“Your intuition knows what to write, so get out of the way.” — Ray Bradbury
I hate to always be the one who says “both” to yes/no questions, but writing isn’t an “either/or” process. It’s never “yes” or “no.” Intuition gets you started and maybe gives you the outline of a plot. After that, the real work starts.
All writing of more than a few thousand words needs a story, even non-fiction. You need to know where the tale will take you. Where you are starting physically (the place, street, house, language, etc.) and emotionally. You need at least a sketchy plot and something a backstory. If you don’t know the exact ending, you should at least have a mental snapshot of where you expect to end.
If you’re setting a story in a real-world city, you need to do enough research to describe the place. Even if you are setting it in a place that doesn’t exist, you need to do some world-building so it feels real to readers.
Writing is communication.
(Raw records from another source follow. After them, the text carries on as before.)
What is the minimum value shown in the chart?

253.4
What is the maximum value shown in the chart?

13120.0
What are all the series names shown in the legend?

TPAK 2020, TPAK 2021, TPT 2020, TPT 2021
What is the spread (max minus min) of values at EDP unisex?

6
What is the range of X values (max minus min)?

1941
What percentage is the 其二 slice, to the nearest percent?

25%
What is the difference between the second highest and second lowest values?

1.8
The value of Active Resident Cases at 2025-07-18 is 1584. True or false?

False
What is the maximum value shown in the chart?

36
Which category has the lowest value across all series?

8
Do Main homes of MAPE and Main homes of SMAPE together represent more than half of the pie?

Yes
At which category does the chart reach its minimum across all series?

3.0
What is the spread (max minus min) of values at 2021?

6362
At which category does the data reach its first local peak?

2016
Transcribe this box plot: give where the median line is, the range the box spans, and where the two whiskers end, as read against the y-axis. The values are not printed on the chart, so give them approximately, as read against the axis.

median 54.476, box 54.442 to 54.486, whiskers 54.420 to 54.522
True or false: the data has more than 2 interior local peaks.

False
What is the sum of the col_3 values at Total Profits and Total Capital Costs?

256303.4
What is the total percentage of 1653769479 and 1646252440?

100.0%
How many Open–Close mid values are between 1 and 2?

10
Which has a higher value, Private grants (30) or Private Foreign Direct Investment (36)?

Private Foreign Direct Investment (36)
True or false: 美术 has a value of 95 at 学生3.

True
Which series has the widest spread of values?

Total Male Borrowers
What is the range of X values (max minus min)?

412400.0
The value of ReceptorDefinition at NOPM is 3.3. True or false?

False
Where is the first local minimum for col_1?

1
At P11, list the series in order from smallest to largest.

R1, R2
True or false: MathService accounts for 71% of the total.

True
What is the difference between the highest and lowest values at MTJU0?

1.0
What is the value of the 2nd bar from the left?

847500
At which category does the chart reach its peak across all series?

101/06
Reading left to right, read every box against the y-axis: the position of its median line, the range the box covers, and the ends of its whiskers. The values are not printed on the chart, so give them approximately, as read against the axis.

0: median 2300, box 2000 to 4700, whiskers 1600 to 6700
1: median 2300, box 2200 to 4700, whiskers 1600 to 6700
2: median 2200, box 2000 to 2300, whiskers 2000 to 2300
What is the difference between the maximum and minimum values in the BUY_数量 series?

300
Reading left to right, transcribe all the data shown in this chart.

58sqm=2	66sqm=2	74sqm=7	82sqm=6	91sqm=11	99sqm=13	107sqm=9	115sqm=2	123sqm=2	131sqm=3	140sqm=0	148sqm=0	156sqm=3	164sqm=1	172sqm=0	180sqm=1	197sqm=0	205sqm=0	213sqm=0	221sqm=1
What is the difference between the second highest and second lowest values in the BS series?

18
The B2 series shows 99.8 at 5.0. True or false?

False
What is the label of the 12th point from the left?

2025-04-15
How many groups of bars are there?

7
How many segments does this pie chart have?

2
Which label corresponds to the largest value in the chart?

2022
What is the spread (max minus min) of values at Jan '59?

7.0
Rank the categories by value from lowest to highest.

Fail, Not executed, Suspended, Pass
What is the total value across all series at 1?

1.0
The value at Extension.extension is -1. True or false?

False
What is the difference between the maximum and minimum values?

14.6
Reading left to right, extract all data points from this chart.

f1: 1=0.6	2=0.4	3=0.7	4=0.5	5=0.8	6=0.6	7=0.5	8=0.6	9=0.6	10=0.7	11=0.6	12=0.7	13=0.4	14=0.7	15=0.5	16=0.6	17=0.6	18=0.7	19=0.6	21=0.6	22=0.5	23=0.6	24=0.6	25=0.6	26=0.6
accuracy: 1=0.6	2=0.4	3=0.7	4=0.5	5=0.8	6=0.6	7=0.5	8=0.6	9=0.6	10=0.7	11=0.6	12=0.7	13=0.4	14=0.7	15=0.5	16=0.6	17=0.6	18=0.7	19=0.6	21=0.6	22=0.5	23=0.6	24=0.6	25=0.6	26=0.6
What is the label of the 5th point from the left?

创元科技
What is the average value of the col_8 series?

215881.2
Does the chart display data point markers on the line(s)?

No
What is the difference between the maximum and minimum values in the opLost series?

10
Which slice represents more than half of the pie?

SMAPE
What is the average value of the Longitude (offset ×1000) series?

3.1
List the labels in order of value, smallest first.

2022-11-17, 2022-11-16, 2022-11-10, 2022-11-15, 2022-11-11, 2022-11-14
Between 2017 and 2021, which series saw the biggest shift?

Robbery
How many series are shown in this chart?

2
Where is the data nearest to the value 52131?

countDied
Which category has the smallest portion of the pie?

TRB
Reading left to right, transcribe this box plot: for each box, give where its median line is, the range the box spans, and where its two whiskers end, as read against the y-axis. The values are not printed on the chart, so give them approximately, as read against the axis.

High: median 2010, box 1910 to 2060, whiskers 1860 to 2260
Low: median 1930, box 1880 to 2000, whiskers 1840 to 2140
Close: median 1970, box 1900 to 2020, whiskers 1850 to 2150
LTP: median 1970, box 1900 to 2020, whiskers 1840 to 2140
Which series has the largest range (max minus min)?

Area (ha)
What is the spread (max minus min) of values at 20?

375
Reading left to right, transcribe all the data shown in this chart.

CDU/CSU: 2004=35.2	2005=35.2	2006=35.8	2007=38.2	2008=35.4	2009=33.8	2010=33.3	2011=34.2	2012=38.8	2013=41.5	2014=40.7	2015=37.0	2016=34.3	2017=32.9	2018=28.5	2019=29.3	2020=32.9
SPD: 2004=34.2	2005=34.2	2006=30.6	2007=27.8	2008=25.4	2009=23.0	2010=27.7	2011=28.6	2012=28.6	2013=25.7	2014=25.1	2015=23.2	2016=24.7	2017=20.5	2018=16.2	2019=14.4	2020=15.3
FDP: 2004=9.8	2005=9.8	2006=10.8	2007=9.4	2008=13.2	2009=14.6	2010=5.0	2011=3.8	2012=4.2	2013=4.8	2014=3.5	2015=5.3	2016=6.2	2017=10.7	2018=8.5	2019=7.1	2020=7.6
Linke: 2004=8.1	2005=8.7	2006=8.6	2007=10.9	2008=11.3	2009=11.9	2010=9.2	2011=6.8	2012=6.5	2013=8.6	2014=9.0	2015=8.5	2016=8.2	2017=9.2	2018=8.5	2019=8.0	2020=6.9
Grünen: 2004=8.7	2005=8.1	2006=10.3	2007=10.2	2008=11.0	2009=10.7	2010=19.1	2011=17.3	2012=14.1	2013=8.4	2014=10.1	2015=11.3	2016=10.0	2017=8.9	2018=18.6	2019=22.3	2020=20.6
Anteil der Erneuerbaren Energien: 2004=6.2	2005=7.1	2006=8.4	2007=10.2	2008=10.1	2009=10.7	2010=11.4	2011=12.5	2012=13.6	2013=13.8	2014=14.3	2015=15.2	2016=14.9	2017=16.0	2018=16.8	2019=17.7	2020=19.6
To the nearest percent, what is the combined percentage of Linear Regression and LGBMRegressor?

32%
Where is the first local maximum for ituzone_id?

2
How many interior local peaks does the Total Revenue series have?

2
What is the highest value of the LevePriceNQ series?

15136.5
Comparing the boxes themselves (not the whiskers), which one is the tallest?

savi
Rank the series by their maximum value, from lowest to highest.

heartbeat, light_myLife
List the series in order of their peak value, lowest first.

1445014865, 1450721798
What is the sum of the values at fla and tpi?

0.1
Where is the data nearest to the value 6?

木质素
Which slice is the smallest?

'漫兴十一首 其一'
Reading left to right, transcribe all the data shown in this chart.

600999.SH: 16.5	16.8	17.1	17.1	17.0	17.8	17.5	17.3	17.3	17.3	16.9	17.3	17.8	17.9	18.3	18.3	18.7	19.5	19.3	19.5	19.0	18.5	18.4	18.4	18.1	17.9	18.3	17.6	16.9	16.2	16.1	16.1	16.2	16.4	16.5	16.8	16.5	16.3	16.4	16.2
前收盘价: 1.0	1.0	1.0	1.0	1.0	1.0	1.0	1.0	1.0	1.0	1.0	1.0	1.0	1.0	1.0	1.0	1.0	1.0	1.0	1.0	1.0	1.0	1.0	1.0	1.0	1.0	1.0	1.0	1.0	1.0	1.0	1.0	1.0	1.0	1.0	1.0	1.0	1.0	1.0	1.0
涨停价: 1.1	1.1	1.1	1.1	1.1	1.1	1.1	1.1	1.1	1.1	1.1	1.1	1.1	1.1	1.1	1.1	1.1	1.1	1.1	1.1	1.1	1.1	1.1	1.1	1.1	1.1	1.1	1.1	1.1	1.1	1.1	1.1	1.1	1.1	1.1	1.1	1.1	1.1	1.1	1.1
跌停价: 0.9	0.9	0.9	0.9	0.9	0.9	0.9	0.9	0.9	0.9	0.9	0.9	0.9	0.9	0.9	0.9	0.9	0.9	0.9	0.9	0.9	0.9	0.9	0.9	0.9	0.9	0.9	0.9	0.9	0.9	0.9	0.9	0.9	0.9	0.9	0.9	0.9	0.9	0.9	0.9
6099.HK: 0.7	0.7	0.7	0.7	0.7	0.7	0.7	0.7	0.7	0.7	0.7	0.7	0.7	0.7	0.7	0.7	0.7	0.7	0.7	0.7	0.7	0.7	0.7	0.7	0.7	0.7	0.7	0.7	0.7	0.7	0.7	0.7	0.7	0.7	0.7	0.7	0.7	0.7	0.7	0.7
It’s not about you. It’s about your readers and their imagination. It’s drawing your readers into your tale. Writing is communication. Your writing involve readers in your story. Your intuition may tell you to write, but your brain needs to engage too. Every writer I follow who has offered a view of their “process” does a huge amount of planning before they start writing. The concept may be intuitive, but process is work.
Writing — other than short blogs — needs a plot. A beginning, middle, and end. Intuition will get you started, but the rest is determination, patience, editing, re-editing, then doing it again until you get it right.